Question 3 True / False
In SVR, increasing ε (the tube width) while holding all else constant generally results in fewer support vectors and a simpler, smoother model.
TTrue
FFalse
Answer: True
A wider epsilon tube means more training points fall inside it and incur zero loss — they become irrelevant to the model. Fewer points fall outside the tube, so fewer support vectors exist. Fewer support vectors means the model is defined by less data and is mathematically simpler, typically producing a smoother, less complex regression function. Conversely, a very narrow ε forces almost every point to contribute to the model, potentially overfitting to noise.
Question 4 True / False
Like ordinary least squares linear regression, SVR uses the entire training set to determine the final regression function.
TTrue
FFalse
Answer: False
SVR uses only the support vectors — the training points that fall outside or exactly on the boundary of the epsilon tube — to determine the model. Points inside the tube contribute zero loss and have no influence on the model parameters whatsoever. In contrast, OLS uses every single training point (the loss is nonzero for any deviation from the line). SVR's selective use of only boundary points is what makes it memory-efficient at inference and gives it the geometric elegance inherited from SVM classification.
Question 5 Short Answer
Explain why SVR is described as 'robust to outliers' compared to ordinary least squares regression. What role does the epsilon-insensitive tube play in this robustness?
Think about your answer, then reveal below.
Model answer: In ordinary least squares, each point contributes a squared error proportional to its distance from the fit. Outliers — points far from the main trend — contribute disproportionately large squared errors that strongly pull the fit toward them, distorting the model. In SVR, any point within the epsilon tube contributes zero loss, and points outside the tube contribute only a linear penalty (not squared). Even a significant outlier contributes only linearly to the loss function rather than quadratically, limiting its ability to distort the model. The tube also means that moderate noise near the prediction surface is entirely ignored.

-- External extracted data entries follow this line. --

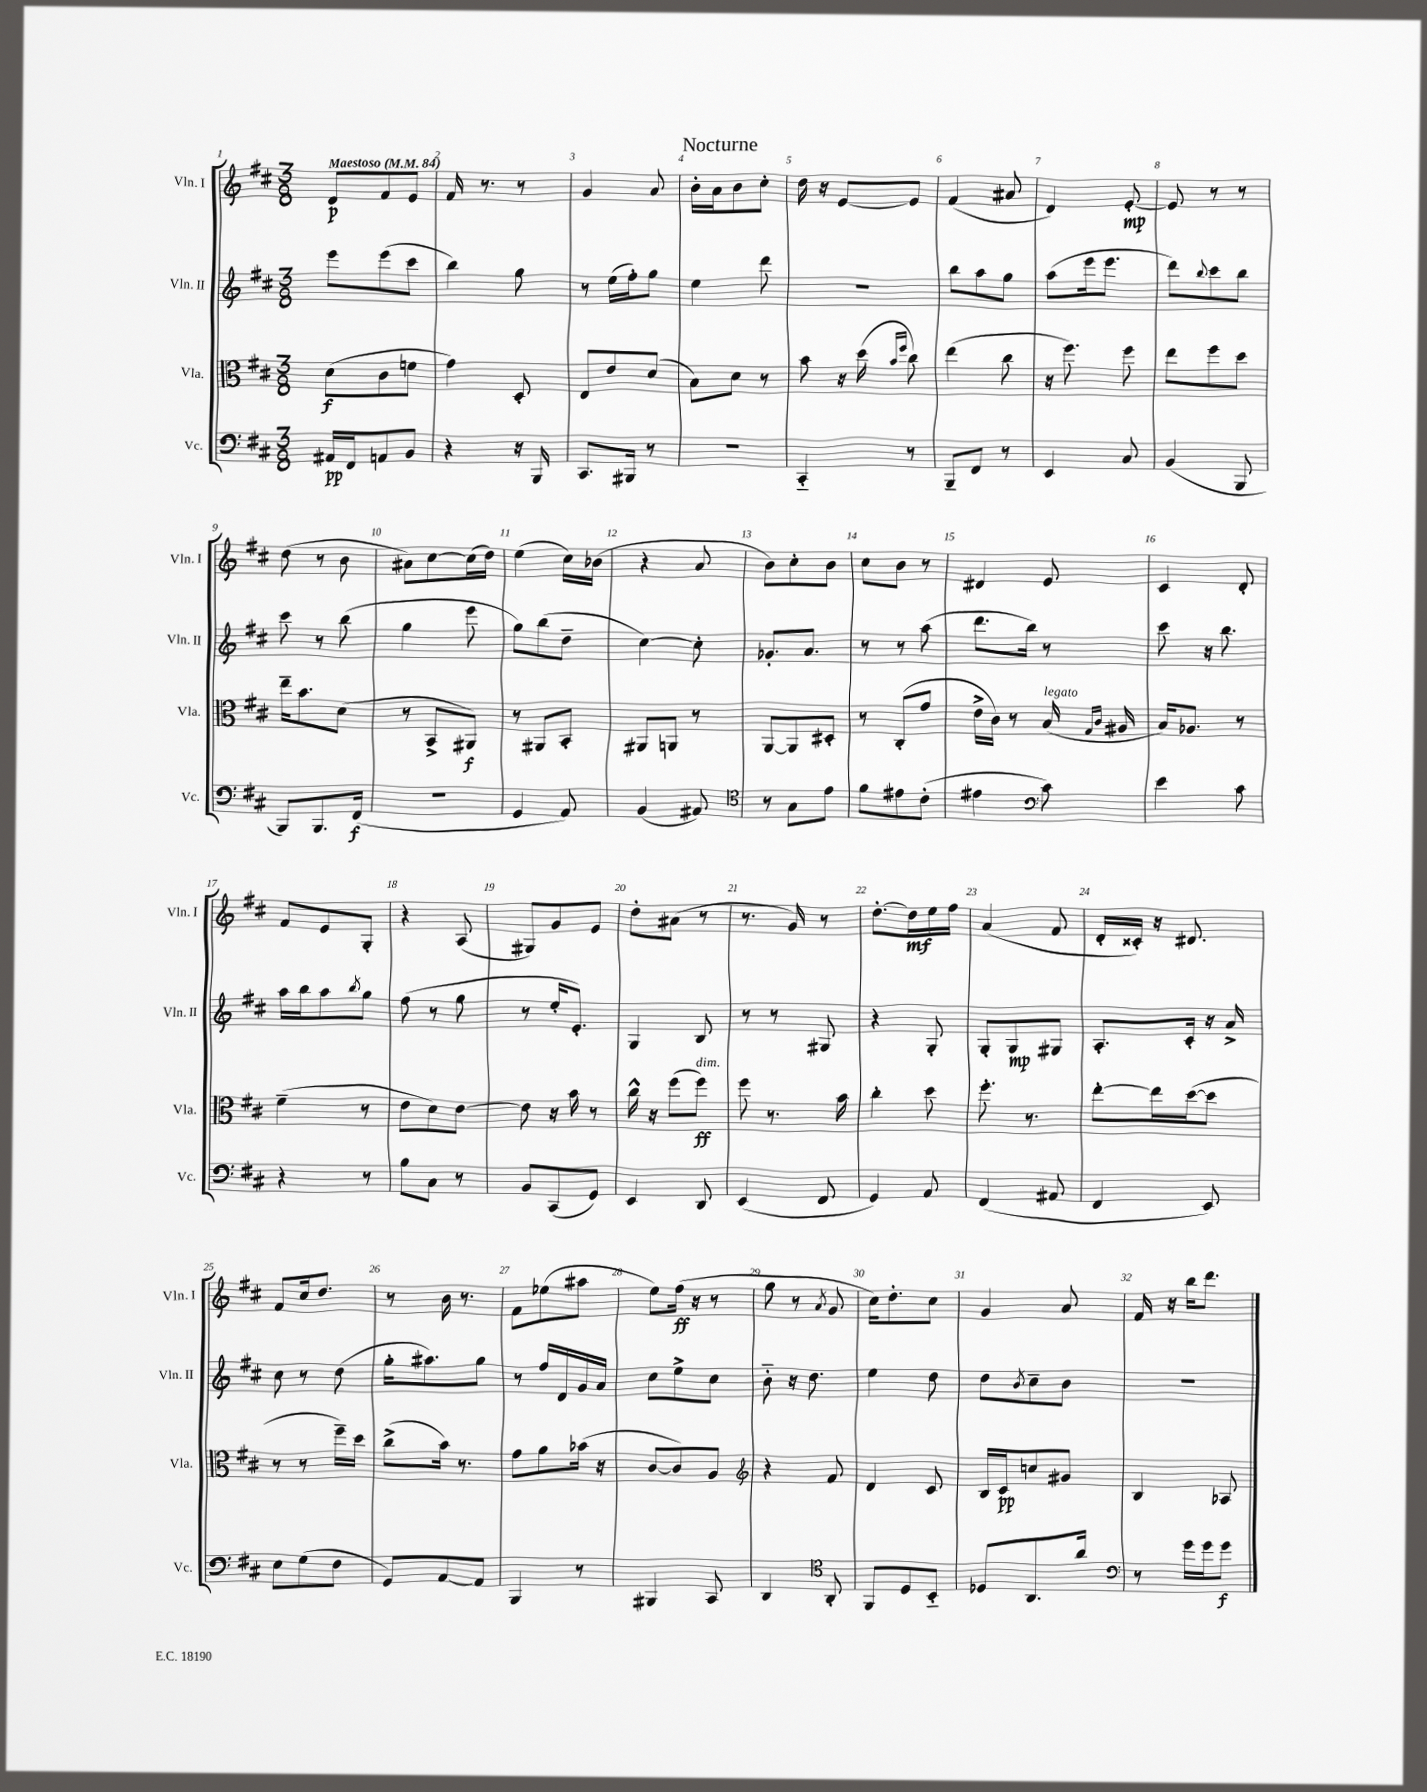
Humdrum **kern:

**kern	**kern	**kern	**kern
*staff4	*staff3	*staff2	*staff1
*clefF4	*clefC3	*clefG2	*clefG2
*k[f#c#]	*k[f#c#]	*k[f#c#]	*k[f#c#]
*M3/8	*M3/8	*M3/8	*M3/8
*MM84	*MM84	*MM84	*MM84
16AA#	(8d	8eee	8d
16FF#	.	.	.
8AA	8c#	(8eee	8f#
8BB	8f	8ccc#	8e
=	=	=	=
4r	4g)	4bb)	16f#
.	.	.	8.r
16r	8D'	8gg	8r
16BBB	.	.	.
=	=	=	=
8.CC#	8E	8r	4g
.	8e	(16ee	.
16BBB#	.	16ff#')	.
8r	(8d	8gg	8a
=	=	=	=
4.r	8B)	4ee	16b'
.	.	.	16a
.	8d	.	8b
.	8r	8ddd	8cc#'
=	=	=	=
4CC#'~	8b	4.r	16dd
.	.	.	16r
.	16r	.	[8e
.	(16dd	.	.
.	16qqb	.	.
.	16qqff#	.	.
8r	8cc#)	.	8e]
=	=	=	=
8BBB~	(4ee	8bb	(4f#
8FF#	.	8aa	.
8r	8cc#	8gg	8a#
=	=	=	=
4EE	16r	(8aa	4d)
.	8.ff#)	.	.
.	.	16eee	.
.	.	8.eee	.
8C#	8ff#	.	[8e'
=	=	=	=
(4BB	8ee	8ddd)	8e]
.	.	8qqbb	.
.	8ff#	8ccc#	8r
8BBB	8dd	8bb	8r
=	=	=	=
8BBB)	16ee~	8ccc#	(8dd
.	8.b	.	.
8.BBB	.	8r	8r
.	(8d	(8bb	8b
(16FF#	.	.	.
=	=	=	=
4.r	8r	4gg	8a#)
.	8BB^	.	[8cc#
.	8AA#)	8eee	(16cc#]
.	.	.	16dd)
=	=	=	=
4GG	8r	8gg)	(4ee
.	8AA#	(8bb	.
8AA)	8BB'	8dd~	16cc#)
.	.	.	(16b-
=	=	=	=
(4BB	8AA#	[4cc#)	4r
.	8AA	.	.
8AA#)	8r	8cc#']	8a
=	=	=	=
*clefC4	*	*	*
8r	[8AA	8.g-'	8b)
8G	8AA]	.	8cc#'
.	.	8.a	.
8e	8D#'	.	8b
=	=	=	=
8f#	8r	8r	8cc#
8e#	(8C#'	8r	8b
(8c#'	8g	(8aa	8r
=	=	=	=
4e#	16e^	8.ddd	4d#
.	16c#)	.	.
.	8r	.	.
.	.	16bb)	.
*clefF4	*	*	*
8c#)	(16B	8r	8e
.	16qqG	.	.
.	16qqc#	.	.
.	16A#	.	.
=	=	=	=
4e	16B)	8ccc#	4c#
.	8.A-	.	.
.	.	16r	.
.	.	8.bb	.
8c#	8r	.	8d'
=	=	=	=
4r	(4f#~	16aa	8f#
.	.	16bb	.
.	.	8aa	8e
.	.	8qbb	.
8r	8r	8gg	8G'
=	=	=	=
8B	8e	(8ff#	4r
8C#	8d)	8r	.
8r	[8e	8gg	(8A
=	=	=	=
8BB	8e]	8r	8G#)
(8CC#	16r	16ee'	8g
.	16b	8.e')	.
8GG)	8r	.	8e
=	=	=	=
4EE	16cc#^^	4G	8dd'
.	16r	.	.
.	(8ff#	.	(8a#
8DD	8ff#)	8B	8r
=	=	=	=
(4EE	8ff#	8r	8.r
.	8.r	8r	.
.	.	.	16g)
8FF#	.	8G#	8r
.	16b	.	.
=	=	=	=
4GG)	4cc#'	4r	[8.dd'
.	.	.	16dd]
8AA	8dd	8G'	16ee
.	.	.	16ff#
=	=	=	=
(4FF#	8.ff#'	8G'	(4a
.	.	8G	.
.	8.r	.	.
8AA#	.	8G#	8f#
=	=	=	=
4FF#	[8ee'	8.A'	16d'
.	.	.	16c##')
.	16ee]	.	16r
.	([16dd	16c#'	8.d#
8EE)	8dd]	16r	.
.	.	16a^	.
=	=	=	=
8E	8r	8cc#	8f#
(8G	8r	8r	16cc#
.	.	.	8.dd
8F#	16ff#~)	(8dd	.
.	16dd	.	.
=	=	=	=
8GG)	(8cc#^	16gg'	8r
.	.	8.aa#)	.
[8AA	16b)	.	16b
.	8.r	.	8.r
8AA]	.	8gg	.
=	=	=	=
4BBB	8g	8r	8f#
.	8a	16ff#	(8ee-
.	.	16d	.
8r	(16b-	16g	8aa#
.	16r	16a	.
=	=	=	=
4BBB#	[8c#	8cc#	8ee)
.	8c#])	8ee^	(16ff#
.	.	.	16r
8CC#	8A	8cc#	8r
=	=	=	=
*	*clefG2	*	*
4DD	4r	8b'~	8gg
.	.	16r	8r
.	.	8.dd	.
*clefC4	*	*	*
.	.	.	8qa
8AA'	8f#	.	8g
=	=	=	=
8FF#	4d	4ee	16cc#)
.	.	.	8.dd'
8D	.	.	.
8BB'~	8c#	8dd	8cc#
=	=	=	=
8D-	16B	8dd	4g
.	16c#	.	.
.	.	8qb	.
8.AA	8cc	8cc#~	.
.	8g#	8b	8a
16a	.	.	.
=	=	=	=
*clefF4	*	*	*
8r	4B	4.r	16f#
.	.	.	16r
16g	.	.	16bb
16g	.	.	8.ddd
8g	8A-	.	.
==	==	==	==
*-	*-	*-	*-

The key contrast is squared vs. linear penalty. OLS's squared loss amplifies the influence of distant points — doubling an error quadruples its contribution. SVR's epsilon-insensitive loss (zero inside the tube, linear outside) caps the relative influence of any single point. This is the source of SVR's robustness, analogous to how robust regression methods using absolute loss (L1) are more outlier-resistant than squared loss (L2) methods.